A Arábia Saudita exigia anteriormente que todos os restaurantes tivessem uma entrada para famílias e homens e outra para homens sozinhos. O ministério de municipalidades e assuntos rurais anunciou no Twitter que isso não seria mais obrigatório.

Homens solteiros e mulheres há décadas são impedidos de se misturarem em espaços públicos, sob rígidas regras sociais antes aplicadas por clérigos linha dura e polícia religiosa.

Mas o príncipe herdeiro Mohammed bin Salman tem confrontado a elite religiosa – parcialmente com prisões de críticos – e aliviou outras restrições, como a proibição de mulheres dirigirem e o entretenimento público.

A segregação diminuiu silenciosamente durante o ano passado, quando restaurantes, cafés, centros de conferências e salas de concertos pararam de aplicá-la estritamente.

Um porta-voz do ministério contatado pela Reuters não especificou se as áreas de assentos segregadas nos restaurantes também seriam eliminadas. As novas regras não são obrigatórias, o que significa que os restaurantes ainda podem manter entradas separadas se os proprietários optarem por fazê-lo, disse ele.

Não houve anúncio de alterações em outros estabelecimentos públicos, como escolas e hospitais, que parecem permanecer segregados por enquanto.

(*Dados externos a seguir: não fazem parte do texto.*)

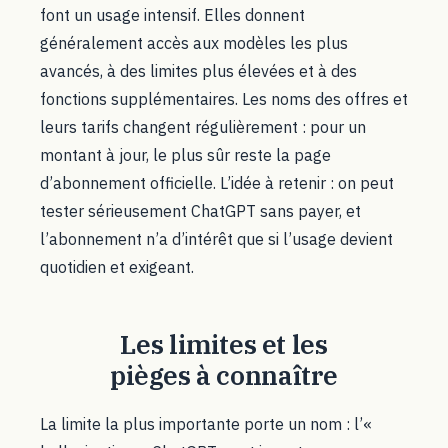
font un usage intensif. Elles donnent
généralement accès aux modèles les plus
avancés, à des limites plus élevées et à des
fonctions supplémentaires. Les noms des offres et
leurs tarifs changent régulièrement : pour un
montant à jour, le plus sûr reste la page
d’abonnement officielle. L’idée à retenir : on peut
tester sérieusement ChatGPT sans payer, et
l’abonnement n’a d’intérêt que si l’usage devient
quotidien et exigeant.
Les limites et les
pièges à connaître
La limite la plus importante porte un nom : l’«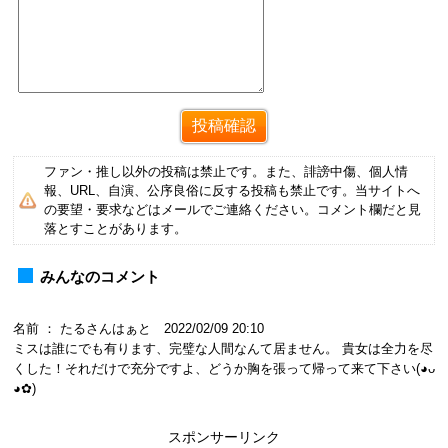
ファン・推し以外の投稿は禁止です。また、誹謗中傷、個人情
報、URL、自演、公序良俗に反する投稿も禁止です。当サイトへ
の要望・要求などはメールでご連絡ください。コメント欄だと見
落とすことがあります。
みんなのコメント
名前 ： たるさんはぁと 2022/02/09 20:10
ミスは誰にでも有ります、完璧な人間なんて居ません。 貴女は全力を尽
くした！それだけで充分ですよ、どうか胸を張って帰って来て下さい(◕ᴗ
◕✿)
スポンサーリンク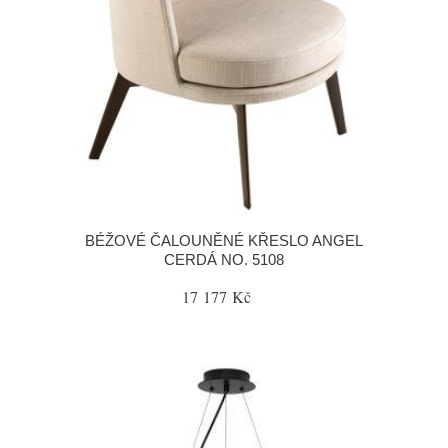
BÉŽOVÉ ČALOUNĚNÉ KŘESLO ANGEL
CERDÁ NO. 5108
17 177 Kč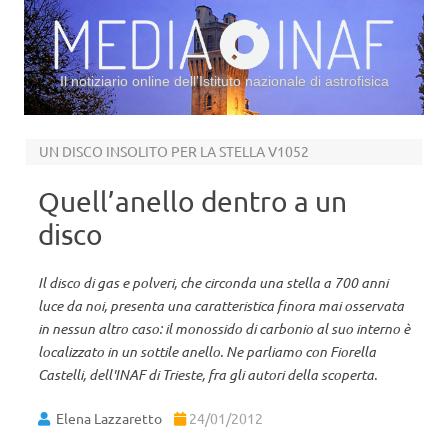
Il notiziario online dell’Istituto nazionale di astrofisica
Vai al contenuto
UN DISCO INSOLITO PER LA STELLA V1052
Quell’anello dentro a un
disco
Il disco di gas e polveri, che circonda una stella a 700 anni
luce da noi, presenta una caratteristica finora mai osservata
in nessun altro caso: il monossido di carbonio al suo interno è
localizzato in un sottile anello. Ne parliamo con Fiorella
Castelli, dell'INAF di Trieste, fra gli autori della scoperta.
Elena Lazzaretto
24/01/2012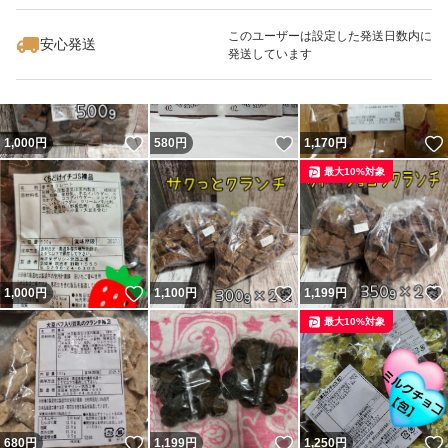
このユーザーは設定した発送日数内に
安心発送
発送しています
いいね！
いいね！
1,000
円
580
円
1,170
円
最大10%対象
いいね！
いいね！
1,000
円
1,100
円
1,199
円
最大10%対象
いいね！
いいね！
680
円
1,199
円
1,250
円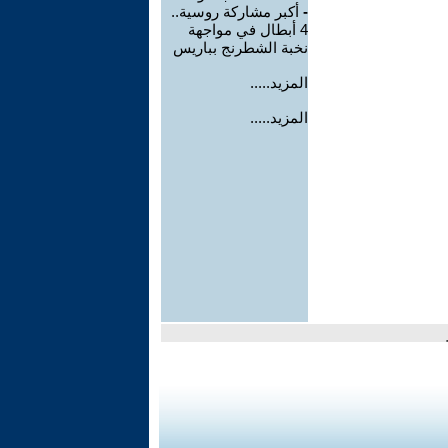
-
أكبر مشاركة روسية..
4 أبطال في مواجهة
نخبة الشطرنج بباريس
المزيد.....
المزيد.....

A Arábia Saudita, uma das nações mais segregadas por gênero do mundo, também vem acabando com o sistema de tutela que exige que todas as mulheres tenham a aprovação de um parente masculino para tomar decisões importantes, embora algumas restrições importantes permaneçam.

A abertura social tem sido acompanhada por uma repressão aos dissidentes que viram as prisões de dezenas de clérigos, intelectuais e ativistas, incluindo mulheres que fizeram campanha por algumas das liberdades concedidas recentemente.

Também existem preocupações sobre uma possível reação dos conservadores, embora até agora tenha havido pouca reação concreta.

O príncipe de 34 anos é o herdeiro do trono saudita e o governante de fato. Se ele substituir seu pai, o rei Salman, ele será o primeiro monarca saudita de uma nova geração após uma sucessão de seis irmãos que governam desde 1953.

A reputação do príncipe Mohammed no Ocidente como um reformador ousado sofreu, no entanto, após o assassinato do jornalista saudita Jamal Khashoggi, que foi morto por agentes sauditas no ano passado dentro do consulado do reino em Istambul.